Altı balkan ülkesi olan Sırbistan, Bosna Hersek, Arnavutluk, Karadağ, Kuzey Makedonya ve Kosova arasında işbirliğini öngören bir proje olan ‘Açık Balkan’ projesi 10 Ekim 2019 tarihinde Sırbistan’ın Novi Sad şehrinde ilan edildi. Ancak o dönemde projenin ismi ‘‘Açık Balkan’’ değil ‘’Mini Schengen’’ idi. 2019’da Arnavutluk Başbakanı Edi Rama, Sırbistan Cumhurbaşkanı Aleksandar Vuçiç ve dönemin Kuzey Makedonya Başbakanı Zoran Zaev bu inisiyatifi ilan ettiler. İnisiyatifin amacı Batı Balkan ülkeleri arasında vatandaş, mal, hizmet ve yatırımların geçişlerinin serbest dolaşıma girmesini sağlamak olarak tanımlanmaktadır.

‘’Açık Balkan’’ inisiyatifinin en son toplantısı 8 Haziran’da Kuzey Makedonya’nın Ohri şehrinde gerçekleştirildi. Daha önce de yapılan birçok zirvede Sırbistan, Makedonya ve Arnavutluk arasında değişik alanlarda anlaşmalar yapılmıştı. Bu toplantıda da kültür ve turizm alanında anlaşmalar yapıldı. 2023’te de Makedonya, Sırbistan ve Arnavutluk arasında sınırların ve gümrüklerin kaldırılması planlanıyor.

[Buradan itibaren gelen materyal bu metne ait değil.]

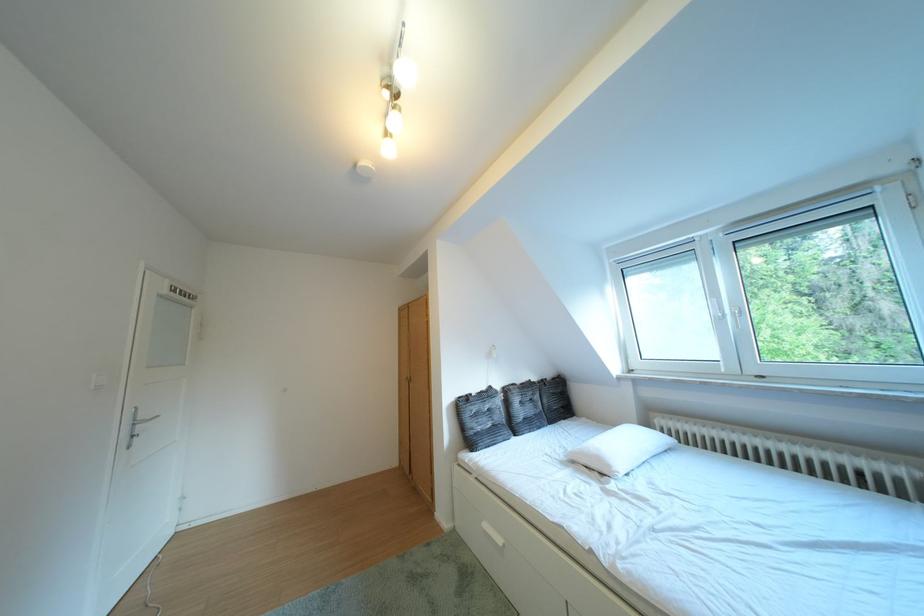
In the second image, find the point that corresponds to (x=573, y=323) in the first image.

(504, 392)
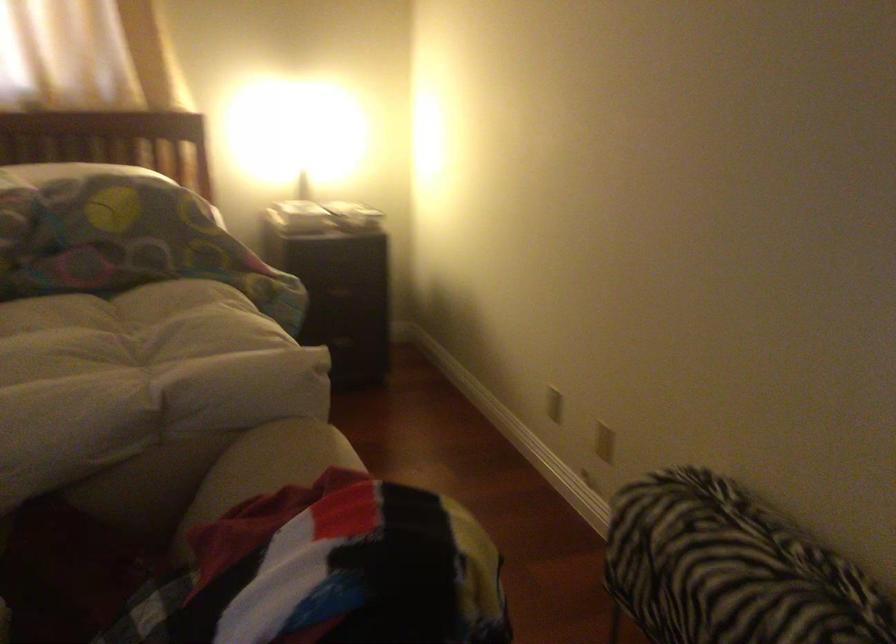
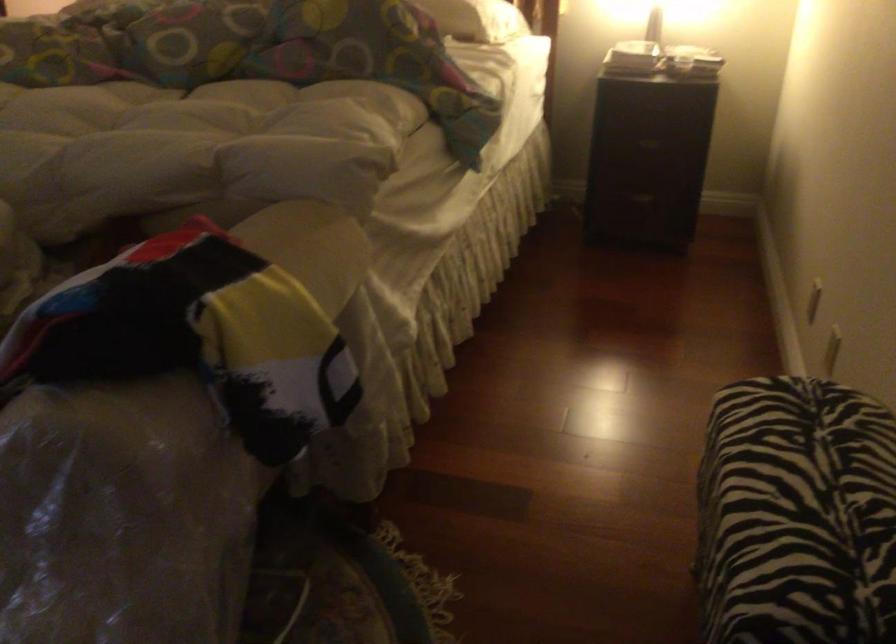
Question: How did the camera likely rotate?

Choices:
 (A) Left
 (B) Right
 (C) Up
 (D) Down

Answer: (A)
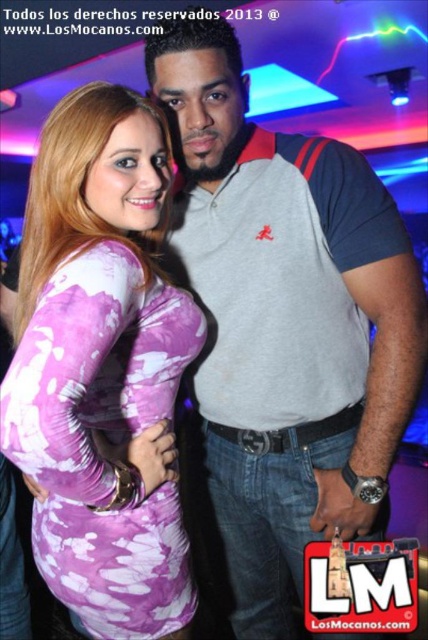
Question: Can you confirm if gray cotton polo shirt at center is thinner than purple tie-dye dress at center?

Choices:
 (A) no
 (B) yes

Answer: (A)

Question: Which object is farther from the camera taking this photo?

Choices:
 (A) purple tie-dye dress at center
 (B) gray cotton polo shirt at center

Answer: (B)

Question: Can you confirm if gray cotton polo shirt at center is positioned to the right of purple tie-dye dress at center?

Choices:
 (A) no
 (B) yes

Answer: (B)

Question: Does gray cotton polo shirt at center have a lesser width compared to purple tie-dye dress at center?

Choices:
 (A) no
 (B) yes

Answer: (A)

Question: Which of the following is the closest to the observer?

Choices:
 (A) (389, 259)
 (B) (169, 481)

Answer: (B)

Bu inisiyatif ilk açıklandığında, Bosna Hersek, Kosova ve Karadağ bu inisiyatife katılmayacaklarını açıkladılar. Her ülke değişik gerekçe gösterdi ancak ortak nokta bu inisiyatifin içerisinde Sırbistan’ın olmasıydı. Kimileri bu inisiyatife ikinci Yugoslavya kimileri ise Sırbistan’ın hegemonyası dedi. O günden bugüne kadar bu projeye şüpheyle bakanların sayısı az değil. Ancak bu proje Berlin Süreci ile başladığı için bu projenin bir Alman projesi olduğu v.s. gibi görüşler de ortaya atılıyor. Bu yüzden Merkel veda turu için Balkan turuna çıktığında, bu inisiyatife tüm ülkelerin katılması gerektiği üzerinde sürekli durdu. Ancak Kosova başbakanı Albin Kurti, AB’ye üyelik dışında hiçbir projeyi kabul etmeyeceklerini söyledi. Merkel ve Rama’da sürekli olarak bu projenin AB’ye alternatif bir proje olmadığını belirtti.

Ohri toplantısının en önemli özelliklerinden biri toplantıya Karadağ ve Bosna Hersek’in de davetli olarak katılması oldu. Herkes bu katılımların, Açık Balkan inisiyatifine katılım öncesi hazırlık olduğunu belirtiyor. Karadağ Başbakanı Dritan Abazoviç, Ohri’ye davetli olarak katıldığının altını çizdi ancak diğer taraftan da bölgenin iyiliği için olan tüm inisiyatiflere katılabileceğini ve Karadağ’da bazı kesimlerin Sırbistan’ın olduğu her şeye şüpheyle yaklaşıldığını belirtti. Abazoviç, bu ifadelerle ‘Açık Balkan’a katılım için bir kapı araladı.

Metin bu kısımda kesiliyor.